Of course, we lost; but the season’s not over yet.
Wireless becomes a lot cheaper as the price of power falls. You also have to network the reactor to get distribution. Just strap the 4G to the route and you pretty much have your fix.
Value of #10 underestimated by a googleplex of orders of magnitude.
You misunderstand me. The AMA itself collects monopoly rents on the use of CPT codes, since complete training in their use for billing and insurance claims requires the use of AMA-copyrighted materials bought from the AMA.

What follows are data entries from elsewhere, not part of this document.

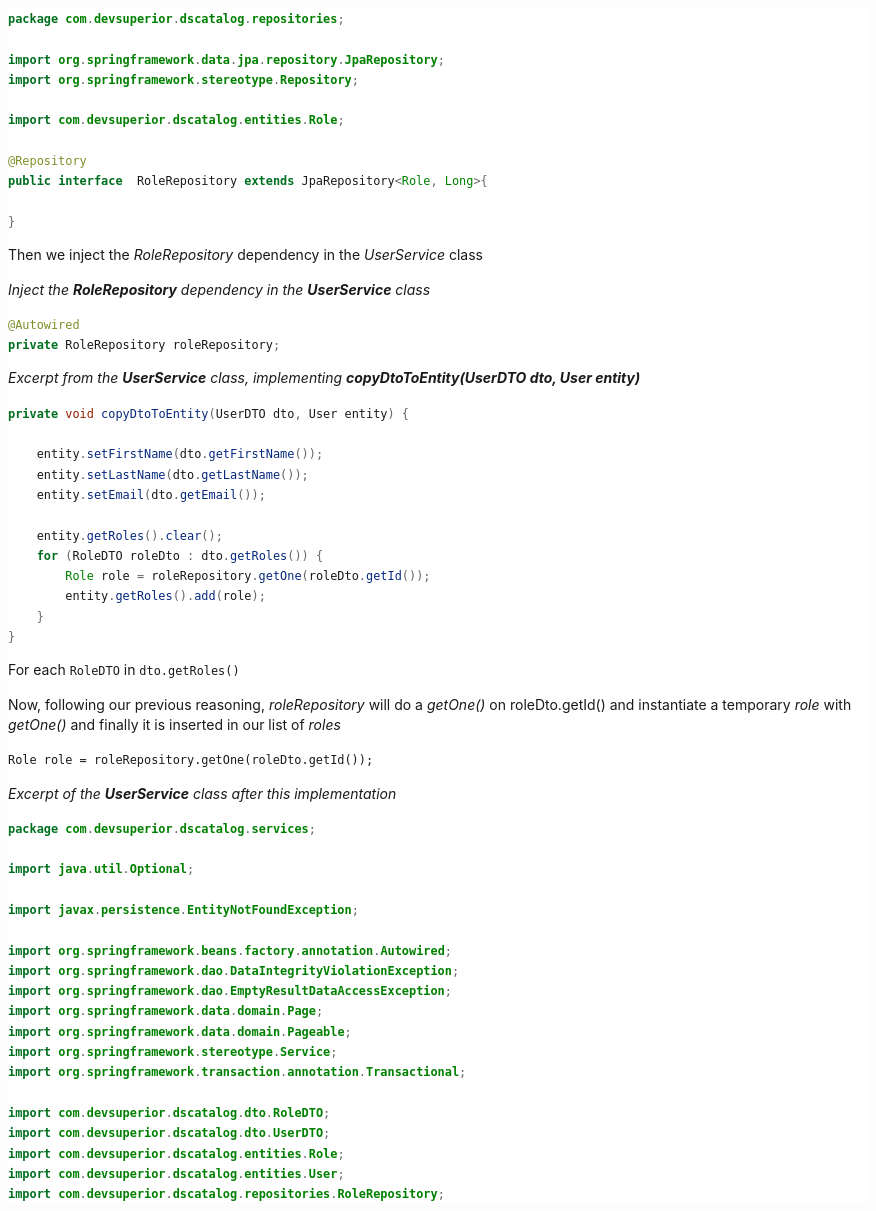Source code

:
 ```java
package com.devsuperior.dscatalog.repositories;

import org.springframework.data.jpa.repository.JpaRepository;
import org.springframework.stereotype.Repository;

import com.devsuperior.dscatalog.entities.Role;

@Repository
public interface  RoleRepository extends JpaRepository<Role, Long>{

}
```

Then we inject the *RoleRepository* dependency in the *UserService* class

*Inject the ***RoleRepository*** dependency in the ***UserService*** class*

```java
@Autowired
private RoleRepository roleRepository;
```
*Excerpt from the ***UserService*** class, implementing ***copyDtoToEntity(UserDTO dto, User entity)****

```java
private void copyDtoToEntity(UserDTO dto, User entity) {

    entity.setFirstName(dto.getFirstName());
    entity.setLastName(dto.getLastName());
    entity.setEmail(dto.getEmail());
    
    entity.getRoles().clear();
    for (RoleDTO roleDto : dto.getRoles()) {
        Role role = roleRepository.getOne(roleDto.getId());
        entity.getRoles().add(role);			
    }
}
```

For each <code>RoleDTO</code> in <code>dto.getRoles()</code>

Now, following our previous reasoning, *roleRepository* will do a *getOne()* on roleDto.getId() and instantiate a temporary *role* with *getOne()* and finally it is inserted in our list of *roles*

<code>Role role = roleRepository.getOne(roleDto.getId());</code>

*Excerpt of the ***UserService*** class after this implementation*

```java
package com.devsuperior.dscatalog.services;

import java.util.Optional;

import javax.persistence.EntityNotFoundException;

import org.springframework.beans.factory.annotation.Autowired;
import org.springframework.dao.DataIntegrityViolationException;
import org.springframework.dao.EmptyResultDataAccessException;
import org.springframework.data.domain.Page;
import org.springframework.data.domain.Pageable;
import org.springframework.stereotype.Service;
import org.springframework.transaction.annotation.Transactional;

import com.devsuperior.dscatalog.dto.RoleDTO;
import com.devsuperior.dscatalog.dto.UserDTO;
import com.devsuperior.dscatalog.entities.Role;
import com.devsuperior.dscatalog.entities.User;
import com.devsuperior.dscatalog.repositories.RoleRepository;
```
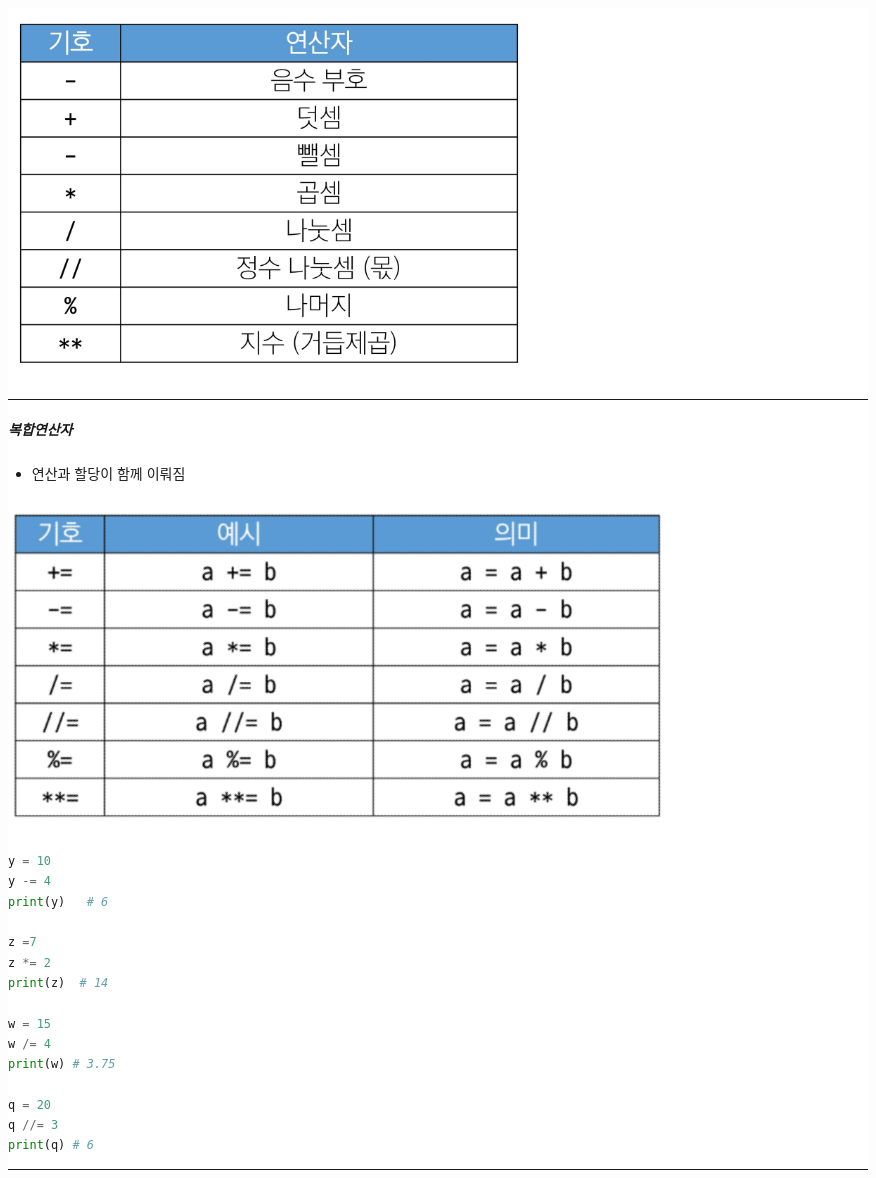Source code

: ![alt text](./images/image_5.png)

---

##### 복합연산자

- 연산과 할당이 함께 이뤄짐

![alt text](./images/image_6.png)

```python
y = 10
y -= 4
print(y)   # 6

z =7
z *= 2
print(z)  # 14

w = 15
w /= 4
print(w) # 3.75

q = 20
q //= 3
print(q) # 6
```

---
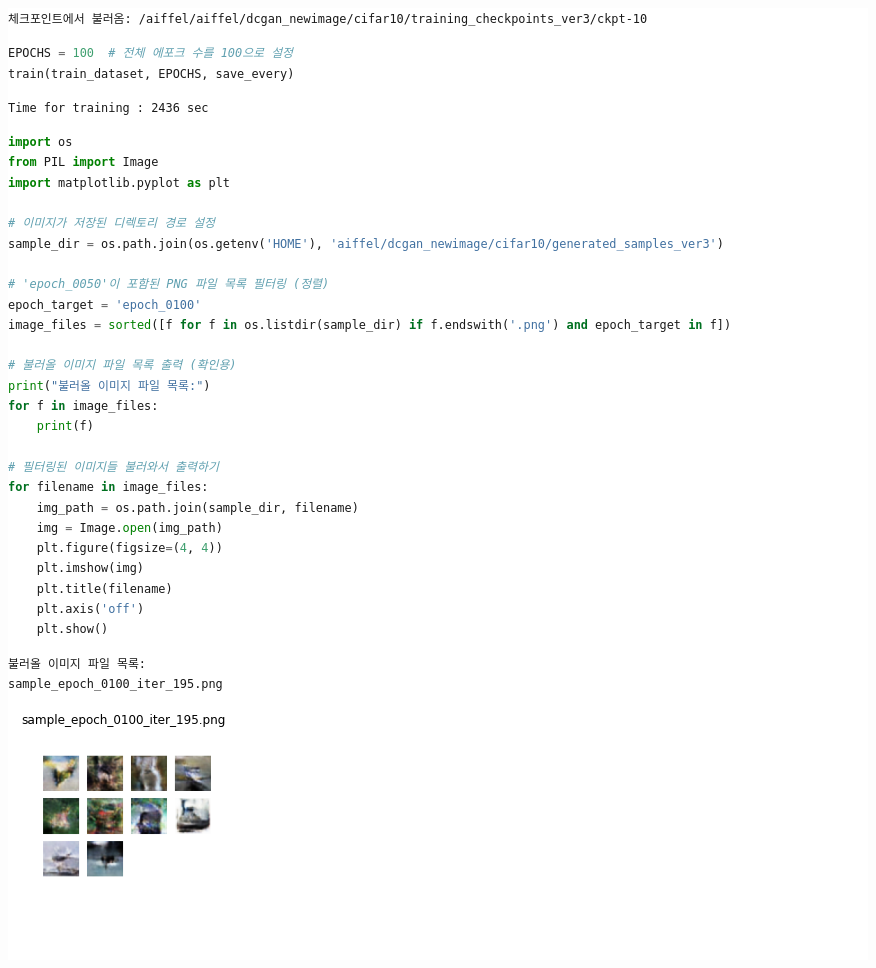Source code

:     체크포인트에서 불러옴: /aiffel/aiffel/dcgan_newimage/cifar10/training_checkpoints_ver3/ckpt-10



```python
EPOCHS = 100  # 전체 에포크 수를 100으로 설정
train(train_dataset, EPOCHS, save_every)
```

    Time for training : 2436 sec



```python
import os
from PIL import Image
import matplotlib.pyplot as plt

# 이미지가 저장된 디렉토리 경로 설정
sample_dir = os.path.join(os.getenv('HOME'), 'aiffel/dcgan_newimage/cifar10/generated_samples_ver3')

# 'epoch_0050'이 포함된 PNG 파일 목록 필터링 (정렬)
epoch_target = 'epoch_0100'
image_files = sorted([f for f in os.listdir(sample_dir) if f.endswith('.png') and epoch_target in f])

# 불러올 이미지 파일 목록 출력 (확인용)
print("불러올 이미지 파일 목록:")
for f in image_files:
    print(f)

# 필터링된 이미지들 불러와서 출력하기
for filename in image_files:
    img_path = os.path.join(sample_dir, filename)
    img = Image.open(img_path)
    plt.figure(figsize=(4, 4))
    plt.imshow(img)
    plt.title(filename)
    plt.axis('off')
    plt.show()

```

    불러올 이미지 파일 목록:
    sample_epoch_0100_iter_195.png



    
![png](output_92_1.png)
    



```python

```
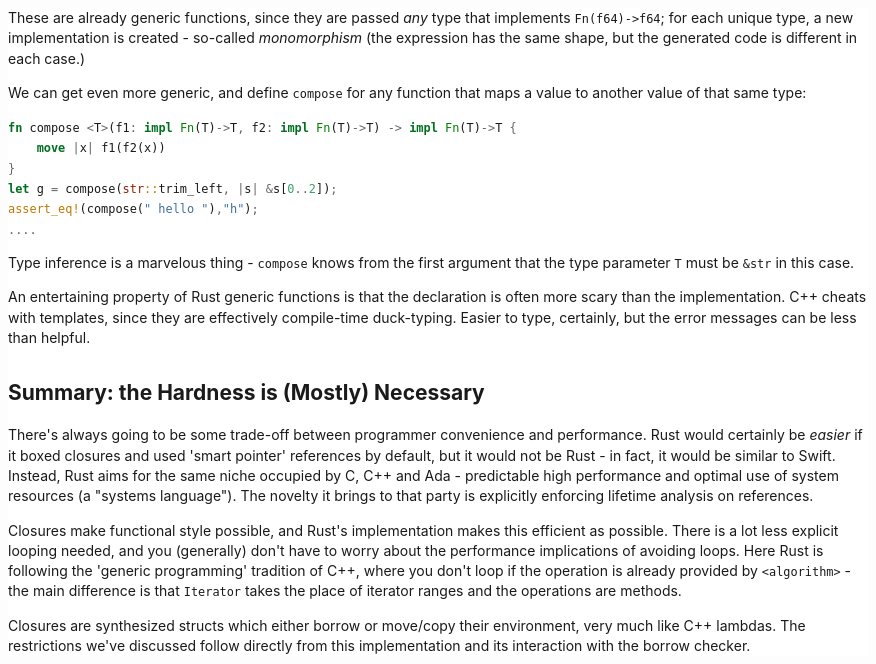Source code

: These are already generic functions, since they are passed _any_ type
that implements `Fn(f64)->f64`; for each unique type, a new implementation
is created - so-called _monomorphism_ (the expression has the same shape,
but the generated code is different in each case.)

We can get even more generic, and define `compose` for any function
that maps a value to another value of that same type:

```rust
fn compose <T>(f1: impl Fn(T)->T, f2: impl Fn(T)->T) -> impl Fn(T)->T {
    move |x| f1(f2(x))
}
let g = compose(str::trim_left, |s| &s[0..2]);
assert_eq!(compose(" hello "),"h");
....
```
Type inference is a marvelous thing - `compose` knows from the first argument that the
type parameter `T` must be `&str` in this case.

An entertaining property of Rust generic functions is that the declaration is often more
scary than the implementation. C++ cheats with templates, since they are effectively
compile-time duck-typing. Easier to type, certainly, but the error messages can be less than helpful.

## Summary: the Hardness is (Mostly) Necessary

There's always going to be some trade-off between programmer convenience
and performance. Rust would certainly be _easier_ if it boxed closures and
used 'smart pointer' references by default, but it would not be Rust - in fact,
it would be similar to Swift. Instead, Rust aims for the same niche
occupied by C, C++ and Ada - predictable high performance and optimal use of
system resources (a "systems language"). The novelty it brings to that party
is explicitly enforcing lifetime analysis on references.

Closures make functional style possible, and Rust's implementation makes
this efficient as possible. There is a lot less explicit looping needed,
and you (generally) don't have to worry about the performance implications
of avoiding loops. Here Rust is following the 'generic programming'
tradition of C++, where you don't loop if the operation is already
provided by `<algorithm>` - the main difference is that `Iterator`
takes the place of iterator ranges and the operations are methods.

Closures are synthesized structs which either
borrow or move/copy their environment, very much like C++ lambdas.
The restrictions we've discussed follow directly from this implementation
and its interaction with the borrow checker.

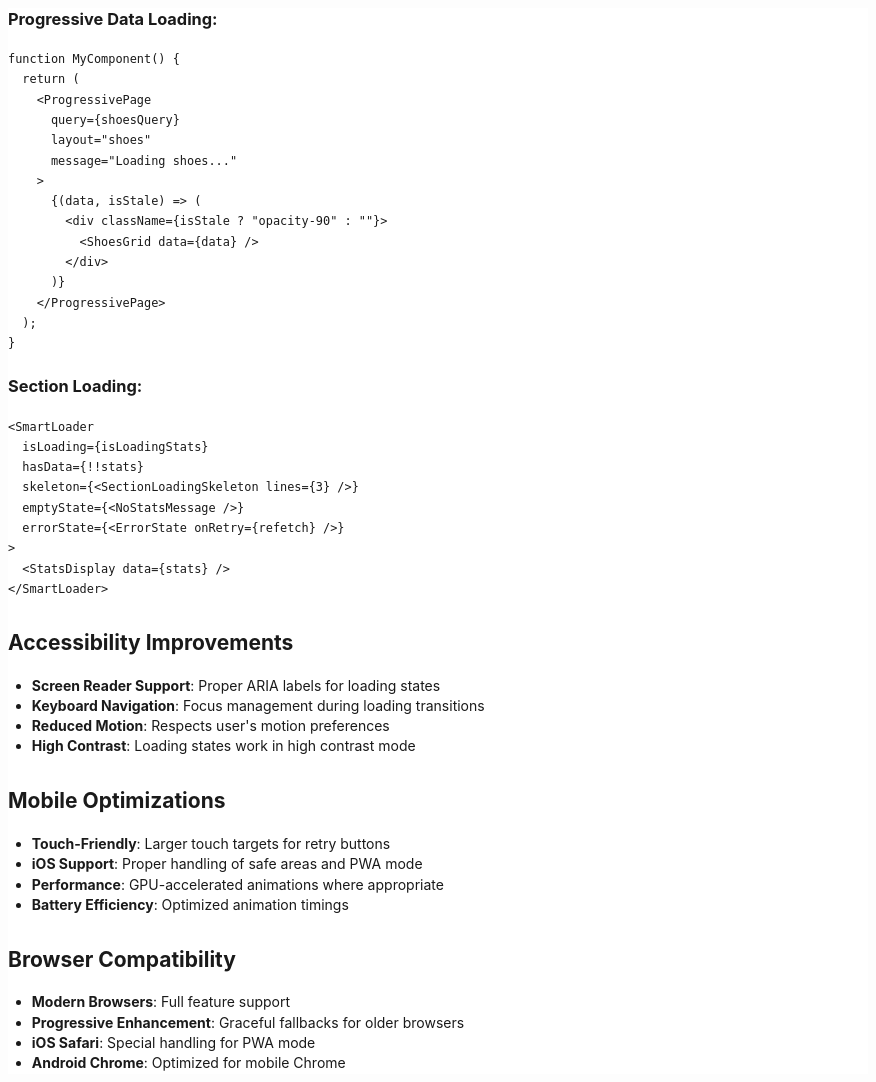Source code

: ### Progressive Data Loading:
```tsx
function MyComponent() {
  return (
    <ProgressivePage
      query={shoesQuery}
      layout="shoes"
      message="Loading shoes..."
    >
      {(data, isStale) => (
        <div className={isStale ? "opacity-90" : ""}>
          <ShoesGrid data={data} />
        </div>
      )}
    </ProgressivePage>
  );
}
```

### Section Loading:
```tsx
<SmartLoader
  isLoading={isLoadingStats}
  hasData={!!stats}
  skeleton={<SectionLoadingSkeleton lines={3} />}
  emptyState={<NoStatsMessage />}
  errorState={<ErrorState onRetry={refetch} />}
>
  <StatsDisplay data={stats} />
</SmartLoader>
```

## Accessibility Improvements

- **Screen Reader Support**: Proper ARIA labels for loading states
- **Keyboard Navigation**: Focus management during loading transitions
- **Reduced Motion**: Respects user's motion preferences
- **High Contrast**: Loading states work in high contrast mode

## Mobile Optimizations

- **Touch-Friendly**: Larger touch targets for retry buttons
- **iOS Support**: Proper handling of safe areas and PWA mode
- **Performance**: GPU-accelerated animations where appropriate
- **Battery Efficiency**: Optimized animation timings

## Browser Compatibility

- **Modern Browsers**: Full feature support
- **Progressive Enhancement**: Graceful fallbacks for older browsers
- **iOS Safari**: Special handling for PWA mode
- **Android Chrome**: Optimized for mobile Chrome
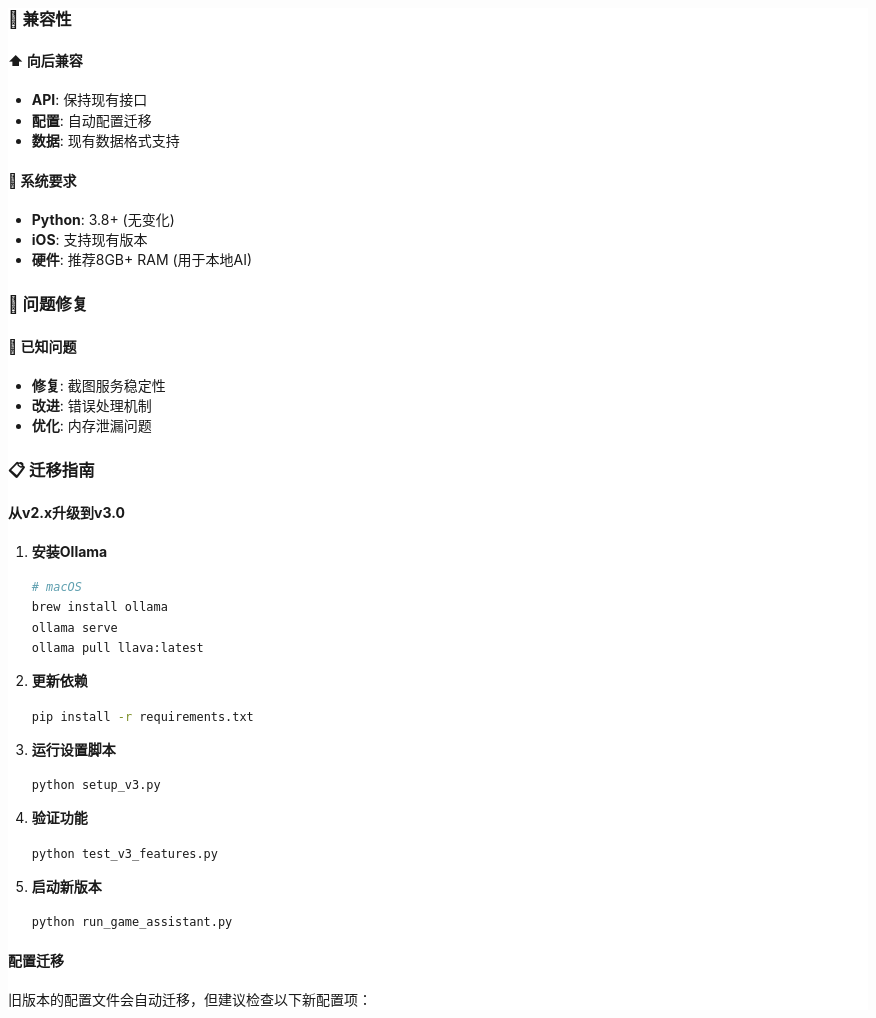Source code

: ### 🔄 兼容性

#### ⬆️ 向后兼容
- **API**: 保持现有接口
- **配置**: 自动配置迁移
- **数据**: 现有数据格式支持

#### 🔧 系统要求
- **Python**: 3.8+ (无变化)
- **iOS**: 支持现有版本
- **硬件**: 推荐8GB+ RAM (用于本地AI)

### 🐛 问题修复

#### 🔧 已知问题
- **修复**: 截图服务稳定性
- **改进**: 错误处理机制
- **优化**: 内存泄漏问题

### 📋 迁移指南

#### 从v2.x升级到v3.0

1. **安装Ollama**
   ```bash
   # macOS
   brew install ollama
   ollama serve
   ollama pull llava:latest
   ```

2. **更新依赖**
   ```bash
   pip install -r requirements.txt
   ```

3. **运行设置脚本**
   ```bash
   python setup_v3.py
   ```

4. **验证功能**
   ```bash
   python test_v3_features.py
   ```

5. **启动新版本**
   ```bash
   python run_game_assistant.py
   ```

#### 配置迁移

旧版本的配置文件会自动迁移，但建议检查以下新配置项：
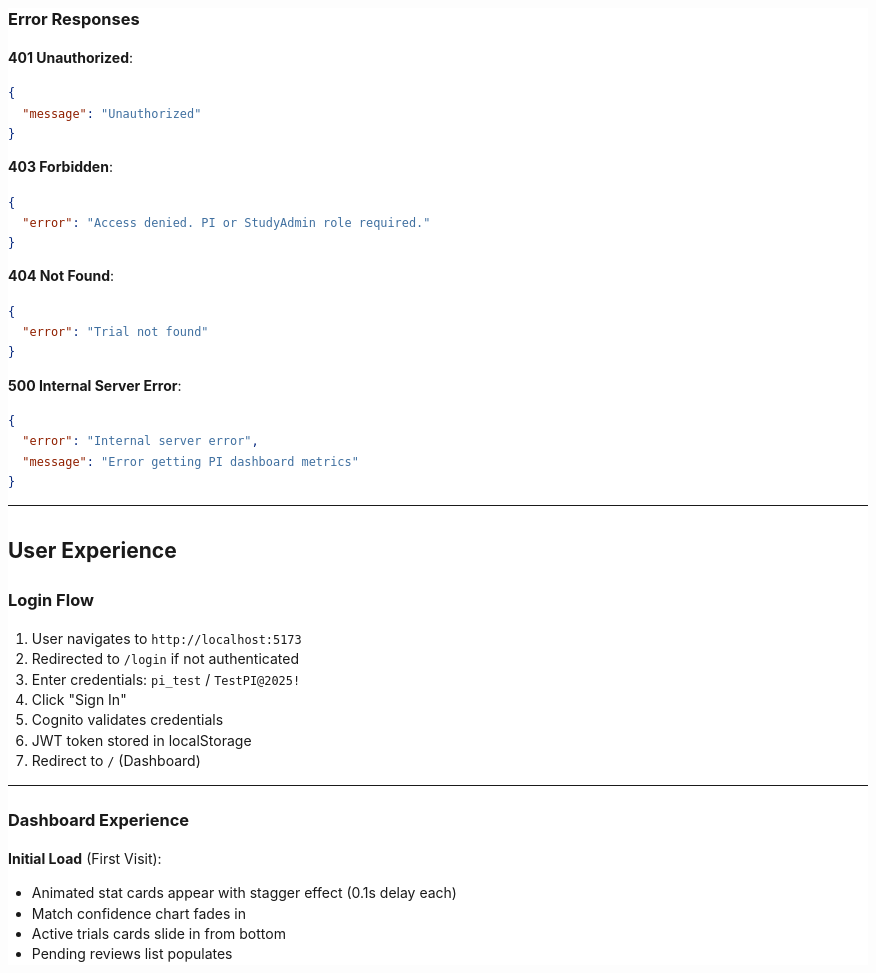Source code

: 
### Error Responses

**401 Unauthorized**:
```json
{
  "message": "Unauthorized"
}
```

**403 Forbidden**:
```json
{
  "error": "Access denied. PI or StudyAdmin role required."
}
```

**404 Not Found**:
```json
{
  "error": "Trial not found"
}
```

**500 Internal Server Error**:
```json
{
  "error": "Internal server error",
  "message": "Error getting PI dashboard metrics"
}
```

---

## User Experience

### Login Flow

1. User navigates to `http://localhost:5173`
2. Redirected to `/login` if not authenticated
3. Enter credentials: `pi_test` / `TestPI@2025!`
4. Click "Sign In"
5. Cognito validates credentials
6. JWT token stored in localStorage
7. Redirect to `/` (Dashboard)

---

### Dashboard Experience

**Initial Load** (First Visit):
- Animated stat cards appear with stagger effect (0.1s delay each)
- Match confidence chart fades in
- Active trials cards slide in from bottom
- Pending reviews list populates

Their use does not reinforce the guild-monopoly of the physicians. State regulations, many of which, but not all, arguably are necessary for the preservation of public safety; constriction of the supply of physicians by pointless admissions requirements (e.g. an A in Calculus II the main content of which is the art of techniques of integration and the theory of Taylor series, material with no bearing on the practice of medicine unless at a rarified level where precisely modeling drug clearance rates might actually matter — certainly irrelevant for general practitioners, surgeons, dermatologists, and a host of other specialties); and the establishment of “reasonable and customary” charges by medical insurance companies (the top management of which is usually largely composed of physicians (price collusion, which somehow is not subject to anti-trust laws) suffice to do that.
But the use of CPT codes as if they were really a necessary part of medical practice, which they are not, or would not be except for government regulation and collusion between insurers and the AMA, together with the equally precise diagnostic codes created by the World Health Organization (the ICD-9 codes, soon to be even worse and more inefficiency creating with the more minutely detailed ICD-10) are the whole basis for the inefficient insurance bureaucracies and the parasitic medical billing and claims industry which has grown up to deal with the needless bureaucracy.